*Requirements*:
[A] In the solar venture capital post, how many solar startup venture financing rounds did E&Y track in the U.S. and Europe during the first half of the year?
[B] Using the solar venture capital post, explain why Germany accounted for 40% of solar installations over the past 12 months, and say what point the post uses that fact to support.
[C] Please carry on the solar venture capital post from its last sentence.

*Page extract*:

§

• Saturday, November 7, 2009 Latest Update: 3:28PM
Rob Day | October 4, 2007 at 9:45 AM 1 Comment

“Cleantech venture bubble” watch, pt 4: Solar

Every day it seems like yet more hype gets piled in on solar.  And it’s a bit hard to tell, perhaps, whether the hype is following the dollars or the other way around—E&Y tracked 46 solar startup venture financing rounds in the U.S. and Europe in the first half of the year, an amazing pace.  Is there room for all of these companies and all of this capital?

Certainly the market is now open and receptive and rapidly maturing, if reports from the recent Solar Power 2007 conference in Long Beach are any guide.  John Addision gives a bit of an overview, and mentions that registrations had to be closed a week ahead of the event because of too much interest, as well as the fact that 12,500 people ended up attending (or about the same number of people as live in San Anselmo, CA).  Ed Guenther also provided a lot of good coverage of the event, for those that couldn’t shoe-horn their way in (see posts here, here, here and here).

Other major news over the past fortnight alone includes FPL’s $1.5B announcement with Ausra, Konarka’s $45mm follow-on round (co-led by Good Energies and Mackenzie Financial Corp, with new investor Pegasus Capital and participation by existing investor), Soliant’s move to abandon low-concentration PV and move to high-CPV, and an almost-daily march of exuberant news coverage in financial news sites and mass media news alike.

But readers with contrarian investment outlooks will view all of this activity with some skepticism.  So perhaps it’s time to revisit the post from just a few months ago where we discussed the possibility of a “bubble” in cleantech.  At the time, we dug down a bit into the other white-hot sector (biofuels), but admittedly we punted on the solar question.

Is there a bubble in solar venture capital?  There are indeed some sobering indications:

  • As mentioned above, there were 46 solar-related venture financing rounds in the first six months of 2007 in the U.S. and Europe, according to E&Y/ Dow Jones.  And they weren’t small rounds, either—the survey tallied the aggregate amount of the investments at nearly $1B.
  • In the public markets (which as we’ve discussed don’t necessarily point to a bubble in the private equity markets, but do contribute to “irrational exuberance” across investment categories at times) companies like SunPower have seen their market caps increase as much as 450% over the past 24 months alone.  Solar IPOs continue to queue up.
  • The market remains heavily impacted by regulatory drivers—as evidence, note John A.‘s point that Germany’s favorable policies are behind the fact that that single (smallish) country accounted for 40% of solar installations over the past 12 months.
  • Polysilicon supplies have been and continue to be tight, constraining the capacity for production of Si-based PV systems.  Meanwhile, 2nd and 3rd generation solar tech developers are only now starting to finally make it out to the market, in many cases after some unanticipated delays.
  • Anecdotally, valuations have risen and round sizes have gotten bigger in the solar sector in particular.

§

*Record set*:
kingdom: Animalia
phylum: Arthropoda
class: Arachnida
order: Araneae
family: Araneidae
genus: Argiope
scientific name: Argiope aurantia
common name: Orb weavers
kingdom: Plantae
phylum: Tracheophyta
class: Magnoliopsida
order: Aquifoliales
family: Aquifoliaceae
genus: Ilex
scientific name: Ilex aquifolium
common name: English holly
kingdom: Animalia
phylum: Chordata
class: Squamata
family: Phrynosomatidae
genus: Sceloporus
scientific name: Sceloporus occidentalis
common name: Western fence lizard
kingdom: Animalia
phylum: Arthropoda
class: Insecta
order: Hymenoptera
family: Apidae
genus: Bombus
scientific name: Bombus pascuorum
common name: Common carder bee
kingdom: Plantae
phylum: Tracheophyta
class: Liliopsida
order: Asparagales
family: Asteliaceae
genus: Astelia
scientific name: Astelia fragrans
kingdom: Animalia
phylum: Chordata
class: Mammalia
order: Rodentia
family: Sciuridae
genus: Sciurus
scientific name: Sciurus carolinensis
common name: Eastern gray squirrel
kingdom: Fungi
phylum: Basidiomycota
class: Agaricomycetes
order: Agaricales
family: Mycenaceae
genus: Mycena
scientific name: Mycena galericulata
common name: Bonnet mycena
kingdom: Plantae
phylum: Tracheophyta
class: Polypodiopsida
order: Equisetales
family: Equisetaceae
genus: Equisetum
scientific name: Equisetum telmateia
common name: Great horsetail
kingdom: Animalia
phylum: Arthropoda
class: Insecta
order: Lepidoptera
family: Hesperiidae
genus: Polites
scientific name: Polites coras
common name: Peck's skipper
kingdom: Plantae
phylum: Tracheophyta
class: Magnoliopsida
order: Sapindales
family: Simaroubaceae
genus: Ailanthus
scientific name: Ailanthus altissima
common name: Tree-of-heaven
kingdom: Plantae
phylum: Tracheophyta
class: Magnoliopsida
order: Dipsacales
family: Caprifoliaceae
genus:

§

*Written responses*:
[A] 46

[B] Germany's favorable policies are behind its 40% share of solar installations over the past 12 months. The post cites this as evidence that the solar market remains heavily impacted by regulatory drivers.

[C]
On the other hand, there are some reasons for continued optimism:

  • Poly-Si supplies are expected by some to triple by 2010 (although there isn’t quite consensus on the specifics).  And while it may have taken a while in some cases, 2nd and 3rd generation low-cost producers are starting to commercialize their initial products, suggesting the potential for big price declines—and corresponding demand increases—in the near future.
  • Favorable government policies show little signs of fading, and in fact if anything the commitment at federal and state levels appears to be growing stronger.
  • While the pace of venture financings into the sector has been on a blitz lately, it still pales in comparison to other VC investment sectors like IT and telecom, which E&Y/ Dow Jones tracked at $7.3B in the first six months of the year in the U.S. alone.
  • Not all of these financings went into competing technologies—in many cases the rounds went into upstream or downstream opportunities, as the solar value chain continues to mature on the whole.
  • Many of the biggest “venture” rounds weren’t really for tech development, but were instead focused on building out manufacturing capacity, for companies on the cusp of commercialization and exits.
  • Most importantly, the worldwide PV market was $20B last year, up a whopping 40% from the previous year, and showing no signs of slowing down.

Remember, there are some fundamental reasons for solar to be an especially attractive sector for venture capital investments.

  1. Fast-growing, big markets.
  2. Lots of room for multiple winners—different types of rooftops, ground-mounted versus roof-mounted versus BIPV,  hardware versus services, utility-scale versus distributed scale, etc.  There are so many different market niches in solar, as the ecosystem evolves it will never become a “winner-take-all” market, even as consolidation ramps up.
  3. On the tech side, it scales much like semiconductors, a fairly familiar market to investors, who can apply their relevant networks and expertise to help companies grow effectively.
  4. Good opportunities for exits, and earlier successful exits could become tomorrow’s acquirers of today’s investments.
  5. Increasingly available pool of experienced entrepreneurs in the sector.
  6. Very credible development paths for achieving (eventually) cost-effective PV or other solar power approaches, even in the absence of regulatory incentives.
  7. Tons of world-class research being deployed, and vital governmental support at the regional and national level.

However, although these factors suggest reasons for being optimistic about the long-term outlook for the sector, it doesn’t mean that things can’t be moving too quickly at this particular moment in time.  Clearly there are some reasons to be cautious in the face of recent activity and hype.

As for the verdict, solar VC bubble or not, it’s too tough to say.   That’s a different answer than I would have given just a few months ago, when a “no” would have been the simple answer, but the crowded marketplace and rising valuations and deal sizes is worrisome.  Also worrisome is seeing VCs get out of their tech-focused comfort zones to invest in unfamiliar business models.  And when you hear stories about unworried investors and entrepreneurs who haven’t done their homework, that’s got to raise some eyebrows.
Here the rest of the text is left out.